Could you copy every line of the data that contains "compiler"?
-------------------------
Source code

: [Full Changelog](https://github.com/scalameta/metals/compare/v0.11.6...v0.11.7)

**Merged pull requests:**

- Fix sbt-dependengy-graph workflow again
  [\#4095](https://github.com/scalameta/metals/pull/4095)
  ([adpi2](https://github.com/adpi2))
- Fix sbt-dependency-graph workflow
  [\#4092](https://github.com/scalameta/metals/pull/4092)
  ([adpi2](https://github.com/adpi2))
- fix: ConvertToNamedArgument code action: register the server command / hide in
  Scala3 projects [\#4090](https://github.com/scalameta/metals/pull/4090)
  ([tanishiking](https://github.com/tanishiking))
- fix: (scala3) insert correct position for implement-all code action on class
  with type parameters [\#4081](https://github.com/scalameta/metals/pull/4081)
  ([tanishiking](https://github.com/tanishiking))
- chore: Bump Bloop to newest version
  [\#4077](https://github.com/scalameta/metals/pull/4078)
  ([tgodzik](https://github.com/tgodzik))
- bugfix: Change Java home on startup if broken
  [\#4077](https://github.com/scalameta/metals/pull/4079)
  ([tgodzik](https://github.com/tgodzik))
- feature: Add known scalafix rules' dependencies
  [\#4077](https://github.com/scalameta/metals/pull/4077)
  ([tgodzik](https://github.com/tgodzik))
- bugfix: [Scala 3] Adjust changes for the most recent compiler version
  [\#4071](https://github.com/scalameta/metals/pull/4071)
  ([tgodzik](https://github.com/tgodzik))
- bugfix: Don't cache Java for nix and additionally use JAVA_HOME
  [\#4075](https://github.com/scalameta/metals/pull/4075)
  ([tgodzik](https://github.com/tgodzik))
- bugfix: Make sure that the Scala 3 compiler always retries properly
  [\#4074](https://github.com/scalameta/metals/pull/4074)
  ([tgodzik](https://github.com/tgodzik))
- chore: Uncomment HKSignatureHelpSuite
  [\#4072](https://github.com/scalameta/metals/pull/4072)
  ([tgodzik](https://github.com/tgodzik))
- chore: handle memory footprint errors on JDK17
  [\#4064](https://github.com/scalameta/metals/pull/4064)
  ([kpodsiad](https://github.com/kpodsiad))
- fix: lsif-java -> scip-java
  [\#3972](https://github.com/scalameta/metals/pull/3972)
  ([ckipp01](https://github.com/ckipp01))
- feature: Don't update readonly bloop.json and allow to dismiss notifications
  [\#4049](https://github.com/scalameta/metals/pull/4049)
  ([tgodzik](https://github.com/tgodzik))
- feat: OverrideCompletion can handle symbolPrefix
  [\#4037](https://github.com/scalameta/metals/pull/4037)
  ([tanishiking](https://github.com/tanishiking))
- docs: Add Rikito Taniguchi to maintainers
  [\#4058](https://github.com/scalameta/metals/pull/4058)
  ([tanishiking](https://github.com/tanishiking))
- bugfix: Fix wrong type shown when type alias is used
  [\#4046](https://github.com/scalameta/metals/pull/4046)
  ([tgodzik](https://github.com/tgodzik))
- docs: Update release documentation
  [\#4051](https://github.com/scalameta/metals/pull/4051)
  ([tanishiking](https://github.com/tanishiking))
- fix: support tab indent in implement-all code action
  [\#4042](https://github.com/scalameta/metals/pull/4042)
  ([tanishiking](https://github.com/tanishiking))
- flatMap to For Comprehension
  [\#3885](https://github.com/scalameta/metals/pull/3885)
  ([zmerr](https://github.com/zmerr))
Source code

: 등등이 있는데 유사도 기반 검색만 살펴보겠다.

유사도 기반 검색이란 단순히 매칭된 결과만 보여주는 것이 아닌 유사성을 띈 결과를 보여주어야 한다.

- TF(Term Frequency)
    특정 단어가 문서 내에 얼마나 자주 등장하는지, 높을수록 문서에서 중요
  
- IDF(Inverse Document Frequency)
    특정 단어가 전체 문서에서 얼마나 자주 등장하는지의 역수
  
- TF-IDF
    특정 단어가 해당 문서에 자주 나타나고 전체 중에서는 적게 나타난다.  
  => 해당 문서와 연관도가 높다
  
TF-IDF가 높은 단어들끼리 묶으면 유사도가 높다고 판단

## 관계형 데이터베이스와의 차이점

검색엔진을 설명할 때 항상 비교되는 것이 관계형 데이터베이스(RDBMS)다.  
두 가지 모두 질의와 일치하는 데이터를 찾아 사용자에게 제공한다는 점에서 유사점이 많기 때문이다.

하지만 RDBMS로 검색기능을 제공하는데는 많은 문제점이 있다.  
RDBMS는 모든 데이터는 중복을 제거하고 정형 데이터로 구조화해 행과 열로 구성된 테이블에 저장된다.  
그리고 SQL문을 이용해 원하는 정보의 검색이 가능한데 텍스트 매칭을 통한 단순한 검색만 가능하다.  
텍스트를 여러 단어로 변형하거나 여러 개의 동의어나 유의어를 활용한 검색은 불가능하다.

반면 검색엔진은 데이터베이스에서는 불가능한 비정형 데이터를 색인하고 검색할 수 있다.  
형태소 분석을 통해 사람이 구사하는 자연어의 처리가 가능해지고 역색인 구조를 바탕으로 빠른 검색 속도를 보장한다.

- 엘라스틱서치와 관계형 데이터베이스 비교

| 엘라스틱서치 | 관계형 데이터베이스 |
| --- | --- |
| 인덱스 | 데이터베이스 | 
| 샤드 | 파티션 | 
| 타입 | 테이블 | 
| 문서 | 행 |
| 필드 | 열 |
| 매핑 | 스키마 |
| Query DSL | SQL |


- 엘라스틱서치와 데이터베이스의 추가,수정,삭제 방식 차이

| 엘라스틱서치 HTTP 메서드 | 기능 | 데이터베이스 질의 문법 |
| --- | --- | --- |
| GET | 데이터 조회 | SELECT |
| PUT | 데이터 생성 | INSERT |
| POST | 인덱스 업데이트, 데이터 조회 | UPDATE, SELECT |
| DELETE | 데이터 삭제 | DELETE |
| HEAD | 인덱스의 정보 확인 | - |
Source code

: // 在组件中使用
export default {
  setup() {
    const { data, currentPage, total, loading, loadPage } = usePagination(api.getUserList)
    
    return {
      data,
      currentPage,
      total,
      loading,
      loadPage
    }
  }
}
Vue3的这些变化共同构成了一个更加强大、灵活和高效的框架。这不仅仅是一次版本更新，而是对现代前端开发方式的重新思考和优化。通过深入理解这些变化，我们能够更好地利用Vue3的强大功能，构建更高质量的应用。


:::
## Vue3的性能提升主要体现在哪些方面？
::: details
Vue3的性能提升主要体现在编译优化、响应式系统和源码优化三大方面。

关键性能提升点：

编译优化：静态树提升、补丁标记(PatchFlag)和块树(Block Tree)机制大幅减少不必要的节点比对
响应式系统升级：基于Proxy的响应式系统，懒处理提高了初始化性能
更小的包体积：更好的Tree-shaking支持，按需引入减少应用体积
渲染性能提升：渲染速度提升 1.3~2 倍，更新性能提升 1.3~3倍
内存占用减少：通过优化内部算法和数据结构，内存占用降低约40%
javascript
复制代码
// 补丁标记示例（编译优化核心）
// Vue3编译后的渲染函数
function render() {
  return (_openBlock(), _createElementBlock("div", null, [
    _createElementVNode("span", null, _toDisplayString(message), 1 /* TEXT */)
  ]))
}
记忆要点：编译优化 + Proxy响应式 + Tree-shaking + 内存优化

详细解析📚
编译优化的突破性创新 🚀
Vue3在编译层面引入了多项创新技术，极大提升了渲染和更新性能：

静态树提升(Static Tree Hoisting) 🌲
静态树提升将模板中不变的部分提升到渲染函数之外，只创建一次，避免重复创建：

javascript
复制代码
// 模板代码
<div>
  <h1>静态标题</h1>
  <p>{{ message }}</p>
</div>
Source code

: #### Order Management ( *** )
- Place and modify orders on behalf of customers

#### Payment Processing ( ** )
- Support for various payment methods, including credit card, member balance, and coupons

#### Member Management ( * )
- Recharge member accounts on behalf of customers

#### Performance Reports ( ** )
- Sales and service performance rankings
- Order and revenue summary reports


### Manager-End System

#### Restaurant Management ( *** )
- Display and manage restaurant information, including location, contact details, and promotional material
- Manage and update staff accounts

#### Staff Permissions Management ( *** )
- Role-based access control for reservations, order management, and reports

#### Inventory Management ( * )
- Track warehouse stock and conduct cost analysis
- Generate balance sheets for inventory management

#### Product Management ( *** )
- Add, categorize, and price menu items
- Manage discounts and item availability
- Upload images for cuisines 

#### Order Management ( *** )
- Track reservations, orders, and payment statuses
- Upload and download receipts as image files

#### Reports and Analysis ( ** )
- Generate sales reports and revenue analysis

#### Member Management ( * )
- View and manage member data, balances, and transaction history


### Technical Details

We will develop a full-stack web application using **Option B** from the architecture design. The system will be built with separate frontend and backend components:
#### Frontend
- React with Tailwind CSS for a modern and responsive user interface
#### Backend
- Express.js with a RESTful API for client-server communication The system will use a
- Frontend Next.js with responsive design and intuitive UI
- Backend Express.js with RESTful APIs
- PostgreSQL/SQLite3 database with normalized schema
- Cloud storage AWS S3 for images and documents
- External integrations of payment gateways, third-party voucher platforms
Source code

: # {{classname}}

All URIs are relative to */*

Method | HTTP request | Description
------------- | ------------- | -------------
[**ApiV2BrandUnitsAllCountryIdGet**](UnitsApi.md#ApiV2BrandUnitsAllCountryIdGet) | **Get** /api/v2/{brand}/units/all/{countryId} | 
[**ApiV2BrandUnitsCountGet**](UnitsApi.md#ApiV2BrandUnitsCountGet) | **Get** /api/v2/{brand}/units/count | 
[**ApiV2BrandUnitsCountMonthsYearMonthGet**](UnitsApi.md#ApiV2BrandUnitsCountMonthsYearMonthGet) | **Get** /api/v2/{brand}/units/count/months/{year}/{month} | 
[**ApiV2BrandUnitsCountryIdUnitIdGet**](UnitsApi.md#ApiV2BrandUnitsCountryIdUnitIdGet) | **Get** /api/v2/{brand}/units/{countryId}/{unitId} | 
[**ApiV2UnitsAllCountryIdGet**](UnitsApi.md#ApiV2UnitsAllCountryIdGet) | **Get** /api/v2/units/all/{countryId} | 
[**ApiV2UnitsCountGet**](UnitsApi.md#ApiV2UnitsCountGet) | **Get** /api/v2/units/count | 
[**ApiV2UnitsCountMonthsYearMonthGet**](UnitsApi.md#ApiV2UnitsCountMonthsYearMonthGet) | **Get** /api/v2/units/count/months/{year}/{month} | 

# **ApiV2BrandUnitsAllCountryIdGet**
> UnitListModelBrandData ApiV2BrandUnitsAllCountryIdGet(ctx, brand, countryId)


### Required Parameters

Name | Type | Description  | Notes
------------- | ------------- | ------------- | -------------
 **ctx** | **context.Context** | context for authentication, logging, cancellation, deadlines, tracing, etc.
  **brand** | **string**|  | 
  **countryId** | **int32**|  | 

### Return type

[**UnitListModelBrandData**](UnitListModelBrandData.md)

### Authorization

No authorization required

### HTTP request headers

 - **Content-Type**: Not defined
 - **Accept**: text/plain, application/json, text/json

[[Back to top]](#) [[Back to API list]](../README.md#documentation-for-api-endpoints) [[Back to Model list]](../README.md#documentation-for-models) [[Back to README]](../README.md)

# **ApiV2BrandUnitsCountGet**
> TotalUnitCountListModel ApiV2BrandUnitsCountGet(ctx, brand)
-------------------------
**RESULT FOR THIS TASK:**
- bugfix: [Scala 3] Adjust changes for the most recent compiler version
- bugfix: Make sure that the Scala 3 compiler always retries properly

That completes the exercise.